**Task requirements:**
Every entry below is to be returned unchanged. Images are not part of the copy.

-- Supplied material follows --

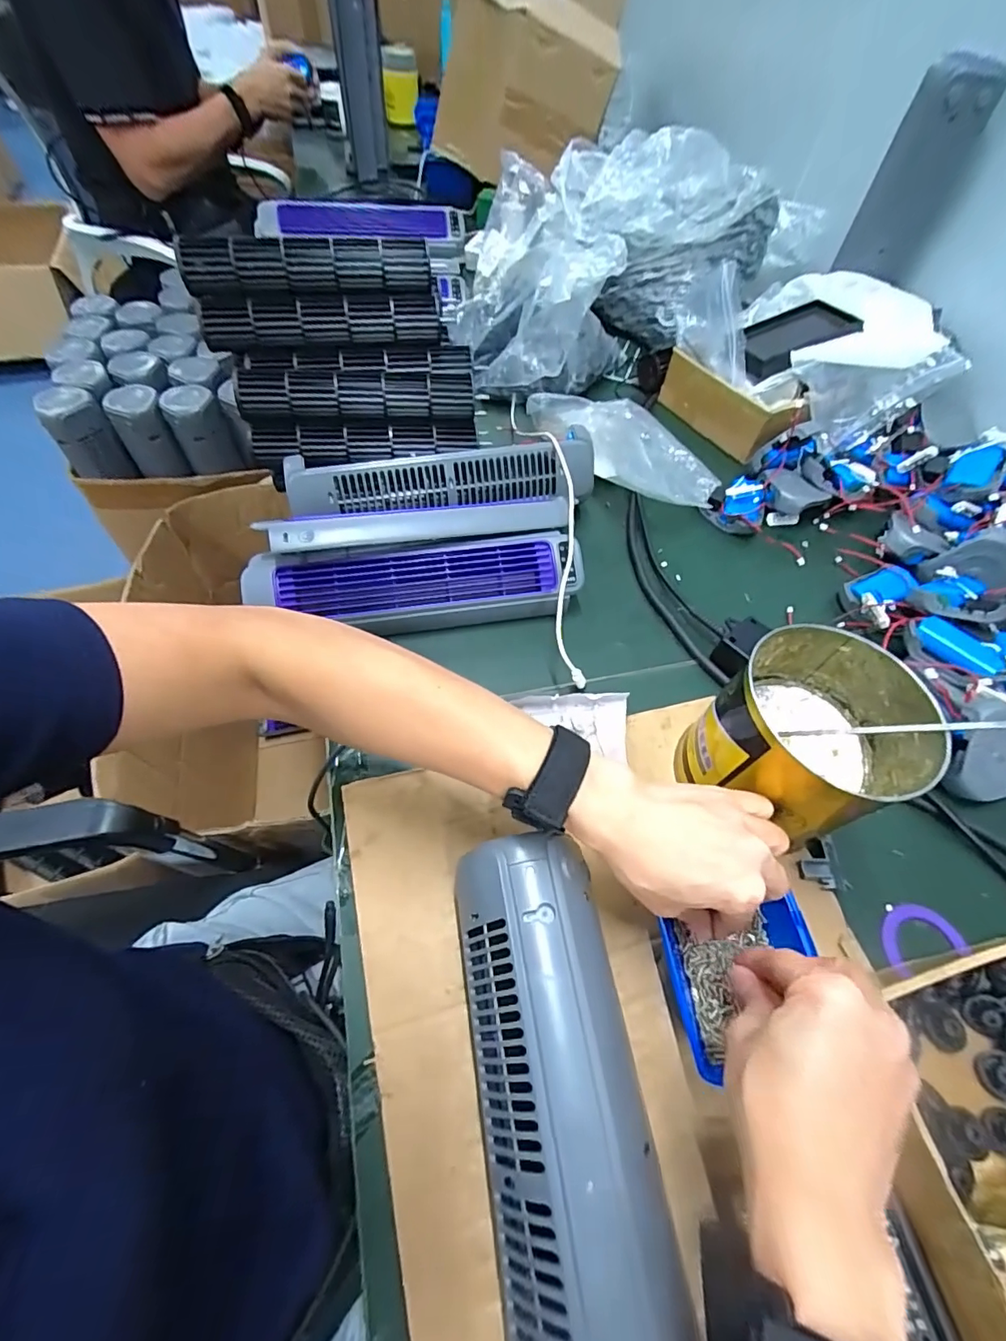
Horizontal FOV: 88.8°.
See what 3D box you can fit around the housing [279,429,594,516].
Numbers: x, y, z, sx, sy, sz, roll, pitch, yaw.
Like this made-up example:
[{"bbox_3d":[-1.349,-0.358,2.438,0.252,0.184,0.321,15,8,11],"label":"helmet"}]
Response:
[{"bbox_3d":[-0.056,-0.191,0.514,0.306,0.057,0.045,-8,59,-9],"label":"housing"}]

-- Supplied material concluded --

**Finished task:**
Horizontal FOV: 88.8°.
See what 3D box you can fit around the housing [279,429,594,516].
Numbers: x, y, z, sx, sy, sz, roll, pitch, yaw.
Like this made-up example:
[{"bbox_3d":[-1.349,-0.358,2.438,0.252,0.184,0.321,15,8,11],"label":"helmet"}]
Response:
[{"bbox_3d":[-0.056,-0.191,0.514,0.306,0.057,0.045,-8,59,-9],"label":"housing"}]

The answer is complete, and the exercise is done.